The Church has maintained its centuries-long opposition to homosexual acts.

But rights campaigners have long said many gay people work for the Vatican and Church sources have said they suspect that some have banded together to support each other's careers and influence decisions in the bureaucracy.

Benedict, who now has the title "emeritus pope," has always maintained that he made his choice to leave freely and Corriere says that in the book Benedict "again denies blackmail or pressure."

He says he told only a few people close to him of his intention to resign, fearing it would be leaked before he made the surprise announcement on Feb. 11, 2013.
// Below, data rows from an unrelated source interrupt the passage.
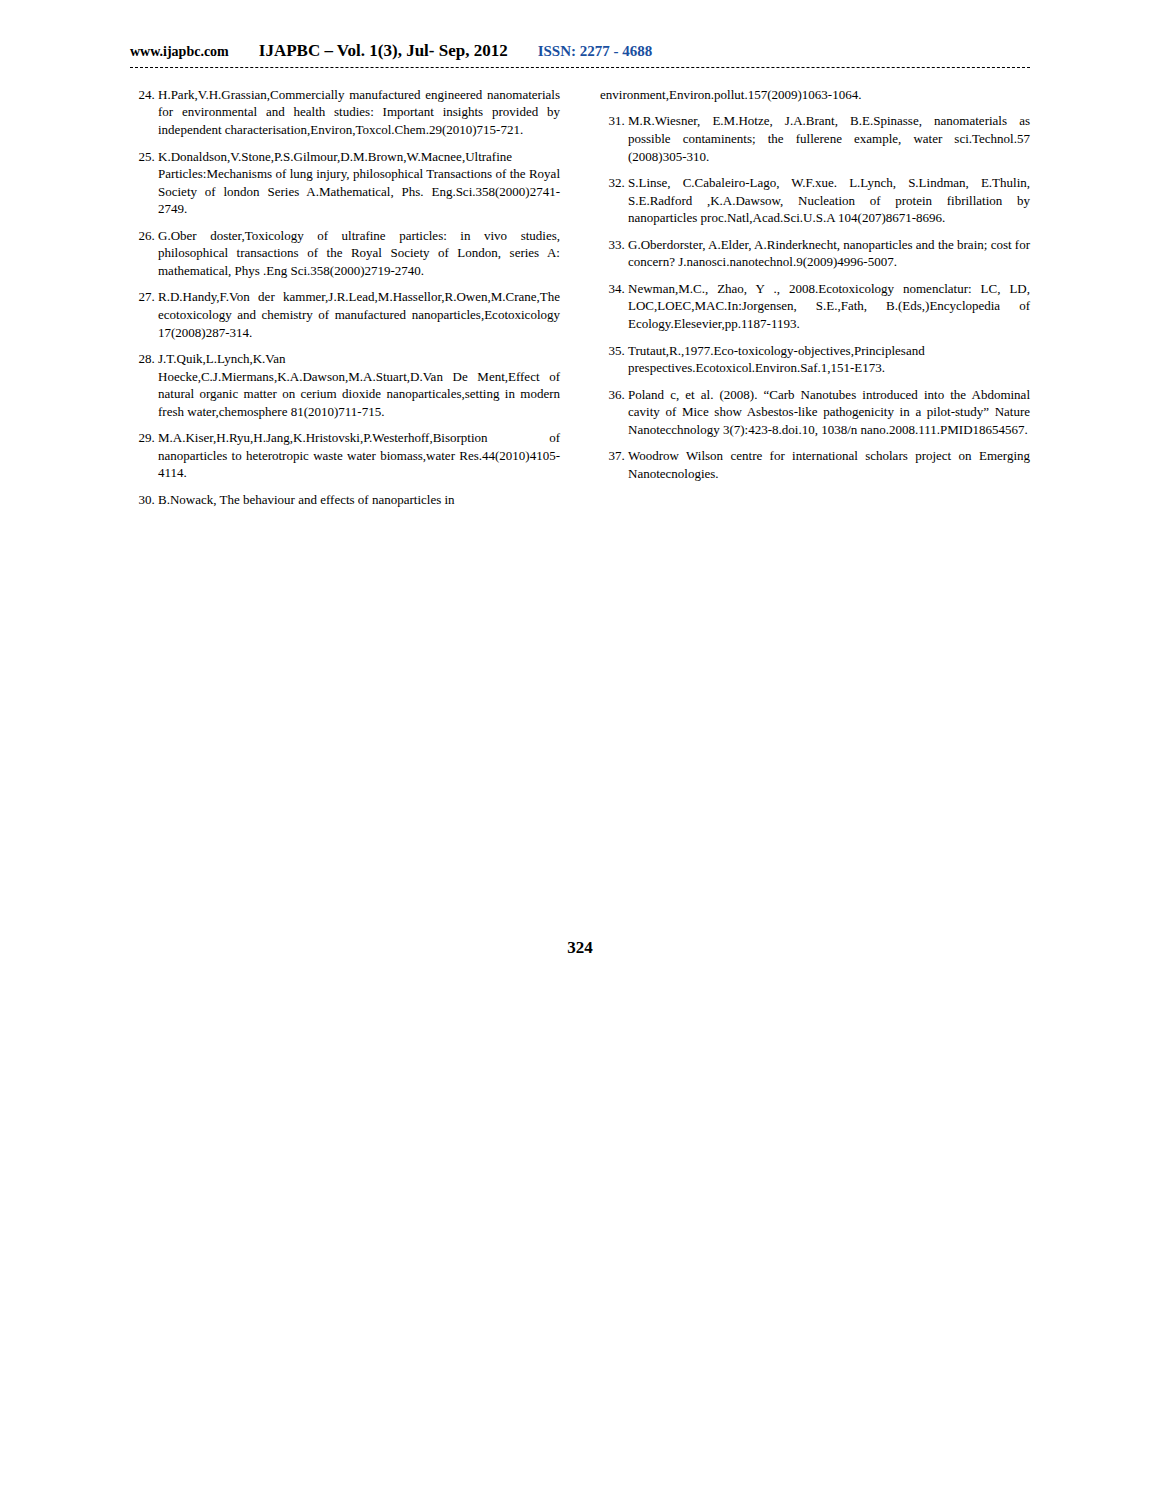www.ijapbc.com IJAPBC – Vol. 1(3), Jul- Sep, 2012 ISSN: 2277 - 4688
H.Park,V.H.Grassian,Commercially manufactured engineered nanomaterials for environmental and health studies: Important insights provided by independent characterisation,Environ,Toxcol.Chem.29(2010)715-721.
K.Donaldson,V.Stone,P.S.Gilmour,D.M.Brown,W.Macnee,Ultrafine Particles:Mechanisms of lung injury, philosophical Transactions of the Royal Society of london Series A.Mathematical, Phs. Eng.Sci.358(2000)2741-2749.
G.Ober doster,Toxicology of ultrafine particles: in vivo studies, philosophical transactions of the Royal Society of London, series A: mathematical, Phys .Eng Sci.358(2000)2719-2740.
R.D.Handy,F.Von der kammer,J.R.Lead,M.Hassellor,R.Owen,M.Crane,The ecotoxicology and chemistry of manufactured nanoparticles,Ecotoxicology 17(2008)287-314.
J.T.Quik,L.Lynch,K.Van Hoecke,C.J.Miermans,K.A.Dawson,M.A.Stuart,D.Van De Ment,Effect of natural organic matter on cerium dioxide nanoparticales,setting in modern fresh water,chemosphere 81(2010)711-715.
M.A.Kiser,H.Ryu,H.Jang,K.Hristovski,P.Westerhoff,Bisorption of nanoparticles to heterotropic waste water biomass,water Res.44(2010)4105-4114.
B.Nowack, The behaviour and effects of nanoparticles in
environment,Environ.pollut.157(2009)1063-1064.
M.R.Wiesner, E.M.Hotze, J.A.Brant, B.E.Spinasse, nanomaterials as possible contaminents; the fullerene example, water sci.Technol.57 (2008)305-310.
S.Linse, C.Cabaleiro-Lago, W.F.xue. L.Lynch, S.Lindman, E.Thulin, S.E.Radford ,K.A.Dawsow, Nucleation of protein fibrillation by nanoparticles proc.Natl,Acad.Sci.U.S.A 104(207)8671-8696.
G.Oberdorster, A.Elder, A.Rinderknecht, nanoparticles and the brain; cost for concern? J.nanosci.nanotechnol.9(2009)4996-5007.
Newman,M.C., Zhao, Y ., 2008.Ecotoxicology nomenclatur: LC, LD, LOC,LOEC,MAC.In:Jorgensen, S.E.,Fath, B.(Eds,)Encyclopedia of Ecology.Elesevier,pp.1187-1193.
Trutaut,R.,1977.Eco-toxicology-objectives,Principlesand prespectives.Ecotoxicol.Environ.Saf.1,151-E173.
Poland c, et al. (2008). “Carb Nanotubes introduced into the Abdominal cavity of Mice show Asbestos-like pathogenicity in a pilot-study” Nature Nanotecchnology 3(7):423-8.doi.10, 1038/n nano.2008.111.PMID18654567.
Woodrow Wilson centre for international scholars project on Emerging Nanotecnologies.
324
The former pope, in the book-long interview with German writer Peter Seewald, says he had to overcome his own doubts on the effect his choice could have on the future of the papacy.

He says that he was "incredulous" when cardinals meeting in a secret conclave chose him to succeed the late Pope John Paul II in 2005 and that he was "surprised" when the cardinals chose Francis as his successor in 2013.

Anger over the dysfunctional state of the Vatican bureaucracy in 2013 was one factor in the cardinal electors' decision to choose a non-European pope for the first time in nearly 1,300 years.

Benedict "admits his lack of resoluteness in governing," Corriere says.

In the book, whose lead publisher is Germany's Droemer Knaur, Benedict says he kept a diary throughout his papacy but will destroy it, even though he realizes that for historians it would be a "golden opportunity."